Khashoggi: o Washington Post disse que a última reportagem de Khashoggi era sobre a falta de liberdade de imprensa no mundo árabe (Divulgação/Reuters)
AFP
Publicado em 18 de outubro de 2018 às 15h25.
Os Estados Unidos decidiram dar à Arábia Saudita "mais alguns dias" para explicar o desaparecimento do jornalista Jamal Khashoggi há mais de duas semanas, reforçando a impressão de que Washington procura proteger seu aliado saudita.
Negando qualquer intenção de "encobrir" Riad, o presidente Donald Trump ressaltou nos últimos dias os interesses estratégicos que ligam seu país ao reino sunita, citando a luta contra o terrorismo, a necessidade de conter a influência do Irã xiita, bem como os contratos bilionários de armas.
No único indício de uma posição americana mais firme neste contexto, o secretário do Tesouro Steven Mnuchin cancelou, nesta quinta-feira, sua participação em uma conferência de investidores em Riad.
O encontro, marcado para 23 a 25 de outubro, sofreu diversas deserções com crise provocada pela suposta morte de Khashoggi no consulado saudita de Istambul.
"Eu disse ao presidente Trump esta manhã que deveríamos dar a eles mais alguns dias, para que nós também tenhamos uma compreensão completa dos fatos" em torno do desaparecimento de Khashoggi, afirmou o chefe da diplomacia americana, Mike Pompeu.
"Nós deixamos claro que levamos este caso muito a sério", acrescentou ele depois de uma reunião no Salão Oval com Donald Trump.
No Twitter, o presidente americano garantiu que discutiu o caso "em detalhes" com seu secretário de Estado, mas não disse uma palavra sobre possíveis medidas futuras.
A publicação de novas imagens das câmeras de segurança mostrando os movimentos em Istambul de um oficial dos serviços de segurança próximo ao príncipe herdeiro saudita aumentou ainda mais a pressão sobre Riad.

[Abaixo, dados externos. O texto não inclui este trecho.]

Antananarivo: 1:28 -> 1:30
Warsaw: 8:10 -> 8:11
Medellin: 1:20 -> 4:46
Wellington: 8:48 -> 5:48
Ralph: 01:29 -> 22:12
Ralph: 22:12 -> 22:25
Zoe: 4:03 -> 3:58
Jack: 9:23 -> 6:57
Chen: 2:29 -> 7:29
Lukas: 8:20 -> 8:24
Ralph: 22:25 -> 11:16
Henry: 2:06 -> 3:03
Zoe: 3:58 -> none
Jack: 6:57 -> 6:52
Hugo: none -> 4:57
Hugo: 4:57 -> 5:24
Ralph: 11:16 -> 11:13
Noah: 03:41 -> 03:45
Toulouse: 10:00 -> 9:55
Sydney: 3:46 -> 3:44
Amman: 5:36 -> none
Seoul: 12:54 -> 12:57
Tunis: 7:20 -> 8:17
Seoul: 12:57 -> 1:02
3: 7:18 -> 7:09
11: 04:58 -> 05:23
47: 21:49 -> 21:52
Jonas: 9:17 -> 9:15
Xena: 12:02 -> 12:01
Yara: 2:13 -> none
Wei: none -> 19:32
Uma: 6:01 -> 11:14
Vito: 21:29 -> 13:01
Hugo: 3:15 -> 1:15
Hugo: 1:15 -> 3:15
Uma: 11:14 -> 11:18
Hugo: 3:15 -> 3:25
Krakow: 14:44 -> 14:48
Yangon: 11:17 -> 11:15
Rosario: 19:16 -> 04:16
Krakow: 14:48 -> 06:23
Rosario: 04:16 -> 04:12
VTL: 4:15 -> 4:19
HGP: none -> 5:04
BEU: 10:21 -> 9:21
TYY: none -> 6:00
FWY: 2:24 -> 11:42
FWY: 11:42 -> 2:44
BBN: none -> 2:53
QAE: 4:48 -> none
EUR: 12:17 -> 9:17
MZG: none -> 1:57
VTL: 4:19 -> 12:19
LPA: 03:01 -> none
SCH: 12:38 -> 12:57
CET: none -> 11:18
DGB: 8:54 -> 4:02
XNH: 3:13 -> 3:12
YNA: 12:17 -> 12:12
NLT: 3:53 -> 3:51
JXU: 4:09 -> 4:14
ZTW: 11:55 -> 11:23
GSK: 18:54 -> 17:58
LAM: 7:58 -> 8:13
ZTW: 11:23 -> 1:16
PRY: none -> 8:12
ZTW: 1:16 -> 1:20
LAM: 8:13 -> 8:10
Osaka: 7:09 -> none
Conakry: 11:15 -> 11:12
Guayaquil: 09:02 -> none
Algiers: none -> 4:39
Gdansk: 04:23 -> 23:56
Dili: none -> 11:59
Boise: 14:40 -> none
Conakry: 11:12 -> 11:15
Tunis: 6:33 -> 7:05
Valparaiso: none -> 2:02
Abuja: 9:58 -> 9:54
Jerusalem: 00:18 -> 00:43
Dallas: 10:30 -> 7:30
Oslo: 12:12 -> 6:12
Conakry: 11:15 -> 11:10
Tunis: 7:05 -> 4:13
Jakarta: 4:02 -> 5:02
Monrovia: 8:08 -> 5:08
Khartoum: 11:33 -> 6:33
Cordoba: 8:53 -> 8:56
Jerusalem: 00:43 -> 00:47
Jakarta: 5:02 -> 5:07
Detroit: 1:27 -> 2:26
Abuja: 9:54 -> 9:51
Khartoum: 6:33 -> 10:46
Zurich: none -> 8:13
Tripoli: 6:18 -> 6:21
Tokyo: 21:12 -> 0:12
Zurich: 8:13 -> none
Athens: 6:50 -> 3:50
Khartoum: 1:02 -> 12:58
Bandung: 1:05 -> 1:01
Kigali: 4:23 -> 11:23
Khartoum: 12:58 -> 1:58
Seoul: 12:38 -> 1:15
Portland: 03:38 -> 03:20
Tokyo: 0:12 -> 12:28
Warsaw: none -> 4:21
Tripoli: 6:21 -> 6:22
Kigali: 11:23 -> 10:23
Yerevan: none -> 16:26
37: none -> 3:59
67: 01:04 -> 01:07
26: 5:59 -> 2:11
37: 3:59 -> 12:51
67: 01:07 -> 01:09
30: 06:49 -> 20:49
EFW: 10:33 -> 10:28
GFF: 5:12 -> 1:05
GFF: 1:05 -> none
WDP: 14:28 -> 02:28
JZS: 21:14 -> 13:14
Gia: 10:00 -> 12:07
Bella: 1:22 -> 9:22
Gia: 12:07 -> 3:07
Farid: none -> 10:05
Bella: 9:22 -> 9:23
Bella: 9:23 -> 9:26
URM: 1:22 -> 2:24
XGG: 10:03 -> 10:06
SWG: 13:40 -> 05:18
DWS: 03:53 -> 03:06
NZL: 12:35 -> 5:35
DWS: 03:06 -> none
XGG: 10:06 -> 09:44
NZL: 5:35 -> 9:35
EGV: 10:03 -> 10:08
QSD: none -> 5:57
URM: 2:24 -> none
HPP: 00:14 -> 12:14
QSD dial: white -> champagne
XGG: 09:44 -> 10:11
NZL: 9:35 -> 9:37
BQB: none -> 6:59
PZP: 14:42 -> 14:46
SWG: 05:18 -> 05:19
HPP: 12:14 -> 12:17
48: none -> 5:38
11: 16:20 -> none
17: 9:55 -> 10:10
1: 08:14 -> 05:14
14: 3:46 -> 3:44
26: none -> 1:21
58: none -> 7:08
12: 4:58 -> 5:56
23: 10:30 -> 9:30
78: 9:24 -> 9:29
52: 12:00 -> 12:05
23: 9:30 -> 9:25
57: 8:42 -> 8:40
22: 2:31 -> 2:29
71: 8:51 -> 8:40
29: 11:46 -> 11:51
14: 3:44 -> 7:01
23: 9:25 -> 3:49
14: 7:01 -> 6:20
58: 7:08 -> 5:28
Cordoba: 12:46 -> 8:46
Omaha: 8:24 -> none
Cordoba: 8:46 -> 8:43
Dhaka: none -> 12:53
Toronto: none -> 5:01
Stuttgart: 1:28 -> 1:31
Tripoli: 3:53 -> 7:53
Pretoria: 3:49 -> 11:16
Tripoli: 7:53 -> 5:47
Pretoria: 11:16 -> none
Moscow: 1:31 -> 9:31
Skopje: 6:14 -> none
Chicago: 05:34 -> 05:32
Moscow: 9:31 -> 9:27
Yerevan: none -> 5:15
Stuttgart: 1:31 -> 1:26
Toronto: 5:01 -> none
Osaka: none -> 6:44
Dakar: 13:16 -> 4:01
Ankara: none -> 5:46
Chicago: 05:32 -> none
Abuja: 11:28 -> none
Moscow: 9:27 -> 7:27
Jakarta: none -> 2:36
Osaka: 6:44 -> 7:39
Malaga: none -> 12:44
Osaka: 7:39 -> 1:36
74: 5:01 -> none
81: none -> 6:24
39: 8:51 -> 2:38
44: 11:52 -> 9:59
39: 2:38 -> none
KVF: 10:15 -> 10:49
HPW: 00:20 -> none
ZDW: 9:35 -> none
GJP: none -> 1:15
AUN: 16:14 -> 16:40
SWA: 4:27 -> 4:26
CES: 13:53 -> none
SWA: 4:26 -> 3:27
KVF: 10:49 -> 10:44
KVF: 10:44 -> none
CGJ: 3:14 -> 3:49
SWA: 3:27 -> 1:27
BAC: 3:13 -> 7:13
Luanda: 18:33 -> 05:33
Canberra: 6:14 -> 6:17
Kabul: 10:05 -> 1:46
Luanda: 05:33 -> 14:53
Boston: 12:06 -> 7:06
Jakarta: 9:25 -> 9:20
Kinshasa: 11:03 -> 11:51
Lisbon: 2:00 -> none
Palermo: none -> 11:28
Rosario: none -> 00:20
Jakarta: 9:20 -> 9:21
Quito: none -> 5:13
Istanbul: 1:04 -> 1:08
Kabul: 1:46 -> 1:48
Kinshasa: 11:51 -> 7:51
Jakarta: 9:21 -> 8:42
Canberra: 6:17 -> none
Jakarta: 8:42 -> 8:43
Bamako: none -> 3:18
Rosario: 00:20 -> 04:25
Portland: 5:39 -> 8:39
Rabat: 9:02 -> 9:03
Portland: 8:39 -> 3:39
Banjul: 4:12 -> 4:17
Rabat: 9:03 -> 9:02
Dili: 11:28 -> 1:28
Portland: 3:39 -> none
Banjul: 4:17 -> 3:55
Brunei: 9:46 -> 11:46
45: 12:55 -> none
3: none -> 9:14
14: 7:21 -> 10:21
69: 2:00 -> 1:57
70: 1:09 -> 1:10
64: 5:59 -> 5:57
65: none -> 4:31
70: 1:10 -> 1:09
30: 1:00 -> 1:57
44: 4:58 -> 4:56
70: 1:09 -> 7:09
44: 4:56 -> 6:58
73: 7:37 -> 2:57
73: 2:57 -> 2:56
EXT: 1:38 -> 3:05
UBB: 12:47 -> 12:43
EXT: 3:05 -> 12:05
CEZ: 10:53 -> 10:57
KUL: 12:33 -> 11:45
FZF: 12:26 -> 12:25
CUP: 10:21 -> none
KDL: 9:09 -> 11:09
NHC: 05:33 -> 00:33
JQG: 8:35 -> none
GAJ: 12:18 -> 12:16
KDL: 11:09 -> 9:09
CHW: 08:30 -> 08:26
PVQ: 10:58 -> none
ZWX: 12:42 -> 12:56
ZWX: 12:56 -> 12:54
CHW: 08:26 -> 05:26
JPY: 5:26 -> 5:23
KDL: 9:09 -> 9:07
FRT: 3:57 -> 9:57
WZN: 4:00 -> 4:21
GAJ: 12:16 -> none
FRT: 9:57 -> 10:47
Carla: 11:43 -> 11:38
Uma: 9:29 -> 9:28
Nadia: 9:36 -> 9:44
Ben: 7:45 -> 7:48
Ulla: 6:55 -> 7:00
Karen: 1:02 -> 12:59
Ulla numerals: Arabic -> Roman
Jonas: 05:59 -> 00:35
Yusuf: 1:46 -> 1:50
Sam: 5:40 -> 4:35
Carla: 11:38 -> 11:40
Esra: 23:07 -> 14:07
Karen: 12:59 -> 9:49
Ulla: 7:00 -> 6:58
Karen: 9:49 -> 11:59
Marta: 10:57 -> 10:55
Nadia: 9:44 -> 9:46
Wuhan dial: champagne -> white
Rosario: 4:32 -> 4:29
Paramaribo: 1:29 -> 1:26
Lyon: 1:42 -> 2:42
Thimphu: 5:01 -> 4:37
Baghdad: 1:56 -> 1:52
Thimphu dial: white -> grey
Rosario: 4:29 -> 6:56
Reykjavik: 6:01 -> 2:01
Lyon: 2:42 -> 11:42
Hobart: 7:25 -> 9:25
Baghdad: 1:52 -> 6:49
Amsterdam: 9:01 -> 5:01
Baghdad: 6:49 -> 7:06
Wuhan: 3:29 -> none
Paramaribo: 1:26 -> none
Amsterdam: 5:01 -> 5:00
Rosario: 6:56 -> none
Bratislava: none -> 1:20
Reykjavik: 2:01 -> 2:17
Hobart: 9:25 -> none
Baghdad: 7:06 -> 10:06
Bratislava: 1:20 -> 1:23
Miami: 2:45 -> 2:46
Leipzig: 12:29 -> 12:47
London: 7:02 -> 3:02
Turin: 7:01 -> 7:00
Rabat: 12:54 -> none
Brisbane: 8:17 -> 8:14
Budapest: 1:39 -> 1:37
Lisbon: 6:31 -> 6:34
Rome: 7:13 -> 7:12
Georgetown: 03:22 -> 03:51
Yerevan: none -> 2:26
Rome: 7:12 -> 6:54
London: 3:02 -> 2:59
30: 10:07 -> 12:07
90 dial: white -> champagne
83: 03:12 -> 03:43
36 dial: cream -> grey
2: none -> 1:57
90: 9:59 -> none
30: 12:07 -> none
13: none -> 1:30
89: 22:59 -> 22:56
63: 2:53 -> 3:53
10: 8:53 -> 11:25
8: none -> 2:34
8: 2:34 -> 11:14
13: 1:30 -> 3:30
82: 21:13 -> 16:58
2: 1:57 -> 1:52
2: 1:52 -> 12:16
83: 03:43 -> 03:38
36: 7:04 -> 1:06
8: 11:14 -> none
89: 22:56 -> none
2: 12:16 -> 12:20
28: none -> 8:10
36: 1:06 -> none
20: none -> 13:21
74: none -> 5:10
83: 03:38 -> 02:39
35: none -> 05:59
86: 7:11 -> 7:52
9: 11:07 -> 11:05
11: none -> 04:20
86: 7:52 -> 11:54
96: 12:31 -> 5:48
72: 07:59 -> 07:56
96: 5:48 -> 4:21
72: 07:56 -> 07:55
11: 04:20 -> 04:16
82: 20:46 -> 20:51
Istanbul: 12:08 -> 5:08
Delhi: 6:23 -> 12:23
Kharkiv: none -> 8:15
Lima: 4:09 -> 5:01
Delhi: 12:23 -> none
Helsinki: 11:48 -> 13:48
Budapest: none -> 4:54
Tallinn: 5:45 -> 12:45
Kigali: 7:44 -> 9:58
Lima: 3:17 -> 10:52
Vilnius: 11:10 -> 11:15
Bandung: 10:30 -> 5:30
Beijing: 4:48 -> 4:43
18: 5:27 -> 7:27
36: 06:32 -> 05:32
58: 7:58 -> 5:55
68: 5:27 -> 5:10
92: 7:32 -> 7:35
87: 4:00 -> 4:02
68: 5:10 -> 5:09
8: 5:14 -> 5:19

Segundo o jornal New York Times, o homem em questão, Maher Mutreb Abdulaziz, que foi identificado pelas autoridades turcas como um dos membros de uma equipe de 15 agentes enviados por Riad para assassinar o jornalista, faz parte da comitiva do príncipe herdeiro e homem forte da Arábia Saudita, Mohammed bin Salman.
Nas novas imagens divulgadas nesta quinta-feira pelo jornal pró-governamental turco Sabah, é possível ver um homem apresentado como Mutreb chegar às 6h55 GMT ao consulado da Arábia Saudita, e às 13h53 em frente à residência do cônsul.
Khashoggi havia entrado no consulado por volta das 10h15 e nunca mais saiu.
Mutreb pode então ser visto em fotos deixando um hotel de Istambul com uma "mala grande" e acompanhado por um grupo de homens às 14h15 GMT. Ele chega 45 minutos depois no aeroporto de Istambul para pegar um voo.
A imprensa turca, alegando basear-se em gravações sonoras feitas no local, já havia publicado na quarta-feira novas informações contundentes segundo as quais Jamal Khashoggi foi torturado e assassinado no consulado no dia do seu desaparecimento.
O Washington Post divulgou na quarta-feira o que apresenta como a mais recente contribuição de Jamal Khashoggi, um texto em que o repórter discute a falta de liberdade de imprensa no mundo árabe.
"Infelizmente, essa situação provavelmente não vai mudar", lamenta o jornalista nesta coluna transmitida por seu tradutor no dia seguinte ao seu desaparecimento.
A Anistia Internacional, a Human Rights Watch, os Repórteres Sem Fronteiras e o Comitê para a Proteção dos Jornalistas pediram à Turquia que solicite uma investigação da ONU sobre o caso Khashoggi.
"O envolvimento das Nações Unidas é a melhor garantia contra a mentira saudita ou contra tentativas de outros governos de ignorar o problema, a fim de preservar lucrativas relações comerciais com Riad", disse Robert Mahoney, diretor executivo ajunto do Comitê de Proteção dos Jornalistas, citado no comunicado.
"Dado o possível envolvimento das autoridades sauditas no desaparecimento forçado de Khashoggi e em seu assassinato, bem como pela falta de independência do sistema de justiça penal saudita, a imparcialidade de qualquer investigação por parte das autoridades sauditas seria questionável", acrescenta a declaração.
A Promotoria de Istambul divulgou uma declaração dizendo que informaria ao público sobre o andamento da investigação "se necessário".